The Landing School in Arundel is showcasing student resumes online with short videos. Among those featured is Kathryn Slocum, who said when she crossed the bridge into Maine it felt like she was coming home. Courtesy Photo/The Landing School

ARUNDEL – The Landing School in Arundel is using video resumes as a way to highlight its students’ experiences and aspirations and help them secure interviews, and employment after graduating from the boat building program.

Students like Kathryn Slocum, an 18-year veteran with the U.S. Marine Corps, where she served as a logistics and operations officer.

In recent year, she began to to be intrigued by the shape of boats.

“I became more and more captivated by the shape of wooden boats,” said Slocum by telephone recently. She said looked for occasions to see if her admiration of the vessels was more than just that she liked the way they looked.

“So, I looked for opportunities,” she said. “I toured The Landing School, and as soon as I drove over the bridge from New Hampshire, it felt like home.”

Brandon Russell is completing the Marine Systems program at the school and plans to return next year for the Yacht Design course. His six years in the U.S. Navy helped solidify his love of boats, he said.

“They provide a way to explore places still unknown on our world while using the same basic principles as civilizations thousands of years ago,” Russell said.

Slocum, Russell and other students at The Landing School are featured online, where boatbuilders and other marine industry companies can look for qualified people to employ.

The resume webpages include short video clips of each participating student discussing their ideal job and their experience, with detailed resumes under their names.

Marine systems student Brandon Russell is among The Landing School students featured in new online video resumes. Courtesy Photo/The Landing School

The Landing School Communications Director Sarah Devlin said the video pages were created because of the interview challenged created by the coronavirus pandemic. The pages, she said, were created so potential employers can get a sense of who they might want to talk to.

The new page, sectioned by Composite Boat Building, Yacht Design, Wooden Boat Building, and Marine Systems, as well as a page for Independent Study students, highlights who The Landing School students are, and what they aspire to do, school officials say.

It is an effort to further boost students’ endeavors to launch their careers when they graduate, said  Devlin. Employers are also invited to post job listings on the school’s webpage.

Jamie Houtz, the school’s industry liaison, maintains contact with an estimated 1,500 alumni working in the industry.

“I rely on our network of alumni to support students as they start a career, but these new video and resume pages are going to provide them with even more of a leg up,” Houtz said in a news release. “Students graduating from our programs are passionate about boat building, repair, and design. They’re ready to get to work, and I want to help them.”

Sarah Devlin, communications director at The Landing School, said student resume video pages were created because of the interview challenges created by the pandemic. Dan King photo

Clicking through the videos is worth the time for those in the marine industry looking for workers, he said.

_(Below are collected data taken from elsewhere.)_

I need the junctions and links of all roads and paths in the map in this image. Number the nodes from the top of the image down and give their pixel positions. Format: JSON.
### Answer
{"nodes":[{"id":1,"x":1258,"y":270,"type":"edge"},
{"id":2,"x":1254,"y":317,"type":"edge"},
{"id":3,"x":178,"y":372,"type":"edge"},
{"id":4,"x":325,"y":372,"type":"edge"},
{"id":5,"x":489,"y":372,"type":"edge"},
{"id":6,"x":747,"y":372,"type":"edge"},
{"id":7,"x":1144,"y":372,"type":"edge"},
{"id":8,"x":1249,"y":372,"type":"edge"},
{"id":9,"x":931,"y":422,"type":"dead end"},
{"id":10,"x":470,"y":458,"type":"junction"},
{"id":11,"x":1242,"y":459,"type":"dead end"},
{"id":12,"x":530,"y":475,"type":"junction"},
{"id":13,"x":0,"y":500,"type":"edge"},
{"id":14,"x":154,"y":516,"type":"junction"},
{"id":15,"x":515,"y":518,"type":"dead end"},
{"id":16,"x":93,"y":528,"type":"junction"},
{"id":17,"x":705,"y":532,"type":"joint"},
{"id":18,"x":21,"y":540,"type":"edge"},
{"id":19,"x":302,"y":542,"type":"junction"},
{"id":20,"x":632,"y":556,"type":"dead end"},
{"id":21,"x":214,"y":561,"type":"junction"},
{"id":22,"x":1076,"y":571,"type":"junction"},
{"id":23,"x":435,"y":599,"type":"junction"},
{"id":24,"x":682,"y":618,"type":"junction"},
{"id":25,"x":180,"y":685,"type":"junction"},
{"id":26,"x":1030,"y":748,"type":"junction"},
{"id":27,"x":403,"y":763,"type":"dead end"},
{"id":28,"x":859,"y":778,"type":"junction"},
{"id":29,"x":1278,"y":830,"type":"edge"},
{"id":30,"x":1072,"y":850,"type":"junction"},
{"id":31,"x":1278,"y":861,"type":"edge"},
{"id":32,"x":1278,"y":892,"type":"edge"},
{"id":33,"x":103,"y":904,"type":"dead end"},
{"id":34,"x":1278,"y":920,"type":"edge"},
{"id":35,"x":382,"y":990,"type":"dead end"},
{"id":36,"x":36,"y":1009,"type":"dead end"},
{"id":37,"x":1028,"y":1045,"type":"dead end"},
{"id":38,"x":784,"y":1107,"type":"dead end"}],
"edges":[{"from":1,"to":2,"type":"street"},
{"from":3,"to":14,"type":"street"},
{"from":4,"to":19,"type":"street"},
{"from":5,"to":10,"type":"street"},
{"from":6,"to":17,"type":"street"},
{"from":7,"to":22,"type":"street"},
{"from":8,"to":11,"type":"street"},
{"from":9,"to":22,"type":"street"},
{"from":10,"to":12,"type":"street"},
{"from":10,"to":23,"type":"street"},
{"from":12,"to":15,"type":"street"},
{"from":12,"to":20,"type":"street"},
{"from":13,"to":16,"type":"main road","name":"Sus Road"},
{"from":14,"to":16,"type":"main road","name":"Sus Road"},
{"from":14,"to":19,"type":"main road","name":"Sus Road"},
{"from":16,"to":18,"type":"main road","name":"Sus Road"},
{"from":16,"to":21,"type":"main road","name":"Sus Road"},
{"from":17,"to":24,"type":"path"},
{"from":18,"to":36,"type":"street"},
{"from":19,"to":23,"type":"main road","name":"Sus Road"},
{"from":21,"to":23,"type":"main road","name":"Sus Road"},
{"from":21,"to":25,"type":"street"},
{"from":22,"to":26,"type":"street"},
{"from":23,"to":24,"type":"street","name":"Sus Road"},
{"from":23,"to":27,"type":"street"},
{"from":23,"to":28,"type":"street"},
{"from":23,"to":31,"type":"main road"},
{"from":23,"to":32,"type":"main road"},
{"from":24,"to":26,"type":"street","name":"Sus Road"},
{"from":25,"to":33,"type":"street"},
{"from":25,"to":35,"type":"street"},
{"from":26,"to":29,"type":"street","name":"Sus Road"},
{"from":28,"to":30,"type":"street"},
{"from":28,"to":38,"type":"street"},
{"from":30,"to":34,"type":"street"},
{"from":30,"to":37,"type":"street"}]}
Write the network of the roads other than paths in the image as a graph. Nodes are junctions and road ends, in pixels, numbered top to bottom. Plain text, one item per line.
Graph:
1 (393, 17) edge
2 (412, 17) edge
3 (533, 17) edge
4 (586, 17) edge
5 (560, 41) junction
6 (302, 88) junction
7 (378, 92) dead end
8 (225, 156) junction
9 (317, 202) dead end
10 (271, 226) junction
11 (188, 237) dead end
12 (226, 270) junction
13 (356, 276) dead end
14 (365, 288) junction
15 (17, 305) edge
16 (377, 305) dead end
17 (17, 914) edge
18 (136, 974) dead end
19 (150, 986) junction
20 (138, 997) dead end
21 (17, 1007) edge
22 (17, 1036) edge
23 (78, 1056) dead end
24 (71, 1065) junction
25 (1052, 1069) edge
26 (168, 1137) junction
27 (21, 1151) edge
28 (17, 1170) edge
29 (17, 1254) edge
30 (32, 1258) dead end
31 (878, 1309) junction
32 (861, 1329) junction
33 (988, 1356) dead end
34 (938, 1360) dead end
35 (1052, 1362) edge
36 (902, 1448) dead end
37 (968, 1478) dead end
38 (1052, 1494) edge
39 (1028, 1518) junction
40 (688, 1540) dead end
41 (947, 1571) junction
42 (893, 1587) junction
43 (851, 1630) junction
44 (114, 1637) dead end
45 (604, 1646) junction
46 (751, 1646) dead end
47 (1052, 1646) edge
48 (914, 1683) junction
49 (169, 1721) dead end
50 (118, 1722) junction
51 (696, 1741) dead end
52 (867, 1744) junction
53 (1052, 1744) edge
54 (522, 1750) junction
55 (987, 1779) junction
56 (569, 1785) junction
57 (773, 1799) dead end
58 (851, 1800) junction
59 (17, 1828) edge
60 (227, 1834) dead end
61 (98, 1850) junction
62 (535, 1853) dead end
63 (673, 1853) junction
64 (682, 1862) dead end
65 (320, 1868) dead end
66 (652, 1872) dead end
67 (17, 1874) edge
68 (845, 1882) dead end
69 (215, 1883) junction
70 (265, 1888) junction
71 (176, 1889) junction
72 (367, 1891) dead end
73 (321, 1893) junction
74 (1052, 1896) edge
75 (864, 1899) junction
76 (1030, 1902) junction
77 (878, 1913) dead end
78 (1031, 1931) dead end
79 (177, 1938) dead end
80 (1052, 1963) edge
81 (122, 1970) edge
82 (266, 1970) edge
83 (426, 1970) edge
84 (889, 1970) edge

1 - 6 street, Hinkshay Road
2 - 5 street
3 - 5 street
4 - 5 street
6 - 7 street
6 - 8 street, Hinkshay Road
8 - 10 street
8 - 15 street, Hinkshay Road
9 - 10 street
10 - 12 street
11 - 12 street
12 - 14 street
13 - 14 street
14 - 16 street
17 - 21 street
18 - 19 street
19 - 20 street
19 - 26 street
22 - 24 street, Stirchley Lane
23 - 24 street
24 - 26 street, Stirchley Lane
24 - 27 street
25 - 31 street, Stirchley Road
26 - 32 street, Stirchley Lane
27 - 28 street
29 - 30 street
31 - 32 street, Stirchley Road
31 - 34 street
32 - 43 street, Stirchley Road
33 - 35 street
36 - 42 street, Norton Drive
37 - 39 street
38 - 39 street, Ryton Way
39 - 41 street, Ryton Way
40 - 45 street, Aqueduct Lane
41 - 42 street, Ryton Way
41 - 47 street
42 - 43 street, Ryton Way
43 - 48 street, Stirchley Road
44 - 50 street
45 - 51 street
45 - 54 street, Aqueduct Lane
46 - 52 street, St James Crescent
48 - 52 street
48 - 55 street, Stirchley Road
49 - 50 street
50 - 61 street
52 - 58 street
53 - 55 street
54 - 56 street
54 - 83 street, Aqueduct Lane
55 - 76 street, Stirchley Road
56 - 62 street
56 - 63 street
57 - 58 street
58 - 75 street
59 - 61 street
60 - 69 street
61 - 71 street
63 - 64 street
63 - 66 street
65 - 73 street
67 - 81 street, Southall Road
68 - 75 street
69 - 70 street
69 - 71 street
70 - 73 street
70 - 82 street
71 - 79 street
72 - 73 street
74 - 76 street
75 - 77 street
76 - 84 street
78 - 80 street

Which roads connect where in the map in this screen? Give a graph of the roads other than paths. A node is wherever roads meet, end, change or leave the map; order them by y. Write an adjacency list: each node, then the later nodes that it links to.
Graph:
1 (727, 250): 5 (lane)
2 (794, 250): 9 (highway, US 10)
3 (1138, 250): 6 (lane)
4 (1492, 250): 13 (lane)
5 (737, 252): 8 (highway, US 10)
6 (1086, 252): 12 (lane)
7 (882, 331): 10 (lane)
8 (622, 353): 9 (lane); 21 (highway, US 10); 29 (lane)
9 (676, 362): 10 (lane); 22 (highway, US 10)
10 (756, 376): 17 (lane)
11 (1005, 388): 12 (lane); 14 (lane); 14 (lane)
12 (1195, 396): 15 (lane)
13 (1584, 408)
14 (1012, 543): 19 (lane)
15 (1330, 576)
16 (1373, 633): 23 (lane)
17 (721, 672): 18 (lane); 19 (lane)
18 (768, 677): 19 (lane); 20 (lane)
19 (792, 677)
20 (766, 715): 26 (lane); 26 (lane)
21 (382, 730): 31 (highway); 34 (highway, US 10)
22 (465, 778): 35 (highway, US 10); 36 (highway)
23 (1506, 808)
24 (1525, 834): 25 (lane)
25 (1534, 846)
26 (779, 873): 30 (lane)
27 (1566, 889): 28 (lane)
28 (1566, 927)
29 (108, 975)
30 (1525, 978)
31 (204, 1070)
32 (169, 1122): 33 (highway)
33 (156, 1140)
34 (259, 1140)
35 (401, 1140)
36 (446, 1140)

“And, keep in mind, while you might be looking for someone with experience in marine systems, you may well find them in the composites boat building section,” Houtz said.

Slocum and Russell are among an array of students featured.

Russell, 27, hopes to eventually attend Solent University in Southampton, England, to earn a bachelor’s degree in yacht design and small watercraft engineering.

“After completing school, I’ll be open to working anywhere challenging that allows me to continue to learn about the industry and apply my creativity,” he said in an email. “Some of my biggest interests are utilizing renewable energy sources and using recyclable materials.”

Slocum, 41, graduated from the wooden boat program and has stayed on at the school, undertaking independent study, building a traditional Norwegian boat, a Nordland fishing boat. At the same time, she’s working for French & Webb, a boatbuilding company in Belfast, Maine, where she developed and uses a cataloguing system to archive the restoration of the presidential yacht, the USS Sequoia.

“I’ve been in and around boats since I was about 6 or 7 years old,”  said composites boatbuilding student Torben Johnson in his online video. “My ideal job … would be to get somewhere in the sailboat market or industry, either building or repairing sailboats.”

“I see myself trying to achieve a balance between yacht design, being involved in the build process, and being out on the water,” said yacht design student and program assistant Michael Harris.